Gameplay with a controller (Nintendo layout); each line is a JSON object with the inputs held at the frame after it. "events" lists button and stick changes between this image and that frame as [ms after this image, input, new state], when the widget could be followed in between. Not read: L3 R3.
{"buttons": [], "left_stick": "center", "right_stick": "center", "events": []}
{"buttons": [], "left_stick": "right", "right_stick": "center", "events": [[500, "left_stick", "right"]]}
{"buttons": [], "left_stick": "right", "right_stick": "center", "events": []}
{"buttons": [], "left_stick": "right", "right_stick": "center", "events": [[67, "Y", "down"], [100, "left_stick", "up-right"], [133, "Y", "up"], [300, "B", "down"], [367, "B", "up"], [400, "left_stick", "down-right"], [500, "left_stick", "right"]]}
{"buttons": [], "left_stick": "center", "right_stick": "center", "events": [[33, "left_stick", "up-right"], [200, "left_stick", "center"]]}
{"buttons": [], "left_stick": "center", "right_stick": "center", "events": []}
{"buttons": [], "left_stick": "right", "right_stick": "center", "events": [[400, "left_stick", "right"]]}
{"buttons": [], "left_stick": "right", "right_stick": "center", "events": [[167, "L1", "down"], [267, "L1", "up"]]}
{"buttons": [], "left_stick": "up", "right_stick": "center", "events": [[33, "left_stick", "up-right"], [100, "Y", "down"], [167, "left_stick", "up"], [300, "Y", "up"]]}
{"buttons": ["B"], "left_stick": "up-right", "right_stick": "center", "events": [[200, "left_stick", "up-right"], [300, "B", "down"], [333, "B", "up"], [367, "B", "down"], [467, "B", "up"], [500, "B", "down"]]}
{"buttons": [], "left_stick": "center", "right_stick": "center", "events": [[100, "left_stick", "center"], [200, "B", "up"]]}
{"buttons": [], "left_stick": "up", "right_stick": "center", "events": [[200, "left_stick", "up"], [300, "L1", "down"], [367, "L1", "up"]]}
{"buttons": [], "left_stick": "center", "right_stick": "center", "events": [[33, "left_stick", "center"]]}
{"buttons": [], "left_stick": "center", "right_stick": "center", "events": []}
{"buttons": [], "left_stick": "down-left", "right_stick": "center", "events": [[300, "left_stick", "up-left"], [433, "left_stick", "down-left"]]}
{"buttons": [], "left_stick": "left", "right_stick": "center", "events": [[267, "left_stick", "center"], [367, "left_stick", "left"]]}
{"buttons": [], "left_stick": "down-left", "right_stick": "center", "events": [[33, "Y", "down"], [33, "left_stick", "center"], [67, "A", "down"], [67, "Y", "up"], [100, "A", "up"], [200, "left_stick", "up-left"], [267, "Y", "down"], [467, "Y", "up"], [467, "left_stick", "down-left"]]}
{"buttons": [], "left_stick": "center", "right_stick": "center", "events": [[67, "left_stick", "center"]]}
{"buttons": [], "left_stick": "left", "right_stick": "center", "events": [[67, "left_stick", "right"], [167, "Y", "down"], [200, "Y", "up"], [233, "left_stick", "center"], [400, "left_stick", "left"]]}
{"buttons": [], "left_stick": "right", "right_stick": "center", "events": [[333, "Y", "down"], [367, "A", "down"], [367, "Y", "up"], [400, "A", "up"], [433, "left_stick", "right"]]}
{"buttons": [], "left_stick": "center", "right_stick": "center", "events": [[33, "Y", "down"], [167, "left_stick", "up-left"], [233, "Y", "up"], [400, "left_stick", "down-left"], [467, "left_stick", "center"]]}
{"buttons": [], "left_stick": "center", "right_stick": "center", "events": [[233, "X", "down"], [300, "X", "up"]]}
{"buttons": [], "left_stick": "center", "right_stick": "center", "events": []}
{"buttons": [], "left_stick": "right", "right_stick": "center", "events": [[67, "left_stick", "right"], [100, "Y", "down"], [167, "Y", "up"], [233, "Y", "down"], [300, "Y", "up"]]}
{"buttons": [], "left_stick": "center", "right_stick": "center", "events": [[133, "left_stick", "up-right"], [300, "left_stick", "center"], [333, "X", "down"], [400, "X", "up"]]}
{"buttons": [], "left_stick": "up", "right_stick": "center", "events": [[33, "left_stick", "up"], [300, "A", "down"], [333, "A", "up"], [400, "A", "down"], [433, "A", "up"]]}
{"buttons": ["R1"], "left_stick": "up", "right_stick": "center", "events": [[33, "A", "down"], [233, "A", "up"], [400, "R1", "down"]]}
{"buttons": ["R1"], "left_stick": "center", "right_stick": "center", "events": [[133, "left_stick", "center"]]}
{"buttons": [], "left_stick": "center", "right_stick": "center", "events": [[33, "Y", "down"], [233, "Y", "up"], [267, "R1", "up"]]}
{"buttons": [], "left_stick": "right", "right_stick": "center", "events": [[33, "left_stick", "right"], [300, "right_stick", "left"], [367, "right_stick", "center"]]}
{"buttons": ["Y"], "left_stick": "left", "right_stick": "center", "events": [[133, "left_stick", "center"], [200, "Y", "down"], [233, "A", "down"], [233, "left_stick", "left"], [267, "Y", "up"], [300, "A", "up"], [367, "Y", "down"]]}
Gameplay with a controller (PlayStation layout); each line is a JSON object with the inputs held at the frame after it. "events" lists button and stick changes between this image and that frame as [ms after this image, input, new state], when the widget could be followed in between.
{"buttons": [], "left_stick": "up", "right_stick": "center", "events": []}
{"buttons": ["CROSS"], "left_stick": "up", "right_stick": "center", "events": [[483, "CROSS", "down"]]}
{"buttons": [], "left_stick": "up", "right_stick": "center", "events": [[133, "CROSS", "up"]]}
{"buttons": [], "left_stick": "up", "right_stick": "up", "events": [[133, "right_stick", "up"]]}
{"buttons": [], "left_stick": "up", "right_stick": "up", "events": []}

## What is expected
Each line of the material should be repeated exactly as it reads.

## Response
Gameplay with a controller (Nintendo layout); each line is a JSON object with the inputs held at the frame after it. "events" lists button and stick changes between this image and that frame as [ms after this image, input, new state], when the widget could be followed in between. Not read: L3 R3.
{"buttons": [], "left_stick": "center", "right_stick": "center", "events": []}
{"buttons": [], "left_stick": "right", "right_stick": "center", "events": [[500, "left_stick", "right"]]}
{"buttons": [], "left_stick": "right", "right_stick": "center", "events": []}
{"buttons": [], "left_stick": "right", "right_stick": "center", "events": [[67, "Y", "down"], [100, "left_stick", "up-right"], [133, "Y", "up"], [300, "B", "down"], [367, "B", "up"], [400, "left_stick", "down-right"], [500, "left_stick", "right"]]}
{"buttons": [], "left_stick": "center", "right_stick": "center", "events": [[33, "left_stick", "up-right"], [200, "left_stick", "center"]]}
{"buttons": [], "left_stick": "center", "right_stick": "center", "events": []}
{"buttons": [], "left_stick": "right", "right_stick": "center", "events": [[400, "left_stick", "right"]]}
{"buttons": [], "left_stick": "right", "right_stick": "center", "events": [[167, "L1", "down"], [267, "L1", "up"]]}
{"buttons": [], "left_stick": "up", "right_stick": "center", "events": [[33, "left_stick", "up-right"], [100, "Y", "down"], [167, "left_stick", "up"], [300, "Y", "up"]]}
{"buttons": ["B"], "left_stick": "up-right", "right_stick": "center", "events": [[200, "left_stick", "up-right"], [300, "B", "down"], [333, "B", "up"], [367, "B", "down"], [467, "B", "up"], [500, "B", "down"]]}
{"buttons": [], "left_stick": "center", "right_stick": "center", "events": [[100, "left_stick", "center"], [200, "B", "up"]]}
{"buttons": [], "left_stick": "up", "right_stick": "center", "events": [[200, "left_stick", "up"], [300, "L1", "down"], [367, "L1", "up"]]}
{"buttons": [], "left_stick": "center", "right_stick": "center", "events": [[33, "left_stick", "center"]]}
{"buttons": [], "left_stick": "center", "right_stick": "center", "events": []}
{"buttons": [], "left_stick": "down-left", "right_stick": "center", "events": [[300, "left_stick", "up-left"], [433, "left_stick", "down-left"]]}
{"buttons": [], "left_stick": "left", "right_stick": "center", "events": [[267, "left_stick", "center"], [367, "left_stick", "left"]]}
{"buttons": [], "left_stick": "down-left", "right_stick": "center", "events": [[33, "Y", "down"], [33, "left_stick", "center"], [67, "A", "down"], [67, "Y", "up"], [100, "A", "up"], [200, "left_stick", "up-left"], [267, "Y", "down"], [467, "Y", "up"], [467, "left_stick", "down-left"]]}
{"buttons": [], "left_stick": "center", "right_stick": "center", "events": [[67, "left_stick", "center"]]}
{"buttons": [], "left_stick": "left", "right_stick": "center", "events": [[67, "left_stick", "right"], [167, "Y", "down"], [200, "Y", "up"], [233, "left_stick", "center"], [400, "left_stick", "left"]]}
{"buttons": [], "left_stick": "right", "right_stick": "center", "events": [[333, "Y", "down"], [367, "A", "down"], [367, "Y", "up"], [400, "A", "up"], [433, "left_stick", "right"]]}
{"buttons": [], "left_stick": "center", "right_stick": "center", "events": [[33, "Y", "down"], [167, "left_stick", "up-left"], [233, "Y", "up"], [400, "left_stick", "down-left"], [467, "left_stick", "center"]]}
{"buttons": [], "left_stick": "center", "right_stick": "center", "events": [[233, "X", "down"], [300, "X", "up"]]}
{"buttons": [], "left_stick": "center", "right_stick": "center", "events": []}
{"buttons": [], "left_stick": "right", "right_stick": "center", "events": [[67, "left_stick", "right"], [100, "Y", "down"], [167, "Y", "up"], [233, "Y", "down"], [300, "Y", "up"]]}
{"buttons": [], "left_stick": "center", "right_stick": "center", "events": [[133, "left_stick", "up-right"], [300, "left_stick", "center"], [333, "X", "down"], [400, "X", "up"]]}
{"buttons": [], "left_stick": "up", "right_stick": "center", "events": [[33, "left_stick", "up"], [300, "A", "down"], [333, "A", "up"], [400, "A", "down"], [433, "A", "up"]]}
{"buttons": ["R1"], "left_stick": "up", "right_stick": "center", "events": [[33, "A", "down"], [233, "A", "up"], [400, "R1", "down"]]}
{"buttons": ["R1"], "left_stick": "center", "right_stick": "center", "events": [[133, "left_stick", "center"]]}
{"buttons": [], "left_stick": "center", "right_stick": "center", "events": [[33, "Y", "down"], [233, "Y", "up"], [267, "R1", "up"]]}
{"buttons": [], "left_stick": "right", "right_stick": "center", "events": [[33, "left_stick", "right"], [300, "right_stick", "left"], [367, "right_stick", "center"]]}
{"buttons": ["Y"], "left_stick": "left", "right_stick": "center", "events": [[133, "left_stick", "center"], [200, "Y", "down"], [233, "A", "down"], [233, "left_stick", "left"], [267, "Y", "up"], [300, "A", "up"], [367, "Y", "down"]]}
Gameplay with a controller (PlayStation layout); each line is a JSON object with the inputs held at the frame after it. "events" lists button and stick changes between this image and that frame as [ms after this image, input, new state], when the widget could be followed in between.
{"buttons": [], "left_stick": "up", "right_stick": "center", "events": []}
{"buttons": ["CROSS"], "left_stick": "up", "right_stick": "center", "events": [[483, "CROSS", "down"]]}
{"buttons": [], "left_stick": "up", "right_stick": "center", "events": [[133, "CROSS", "up"]]}
{"buttons": [], "left_stick": "up", "right_stick": "up", "events": [[133, "right_stick", "up"]]}
{"buttons": [], "left_stick": "up", "right_stick": "up", "events": []}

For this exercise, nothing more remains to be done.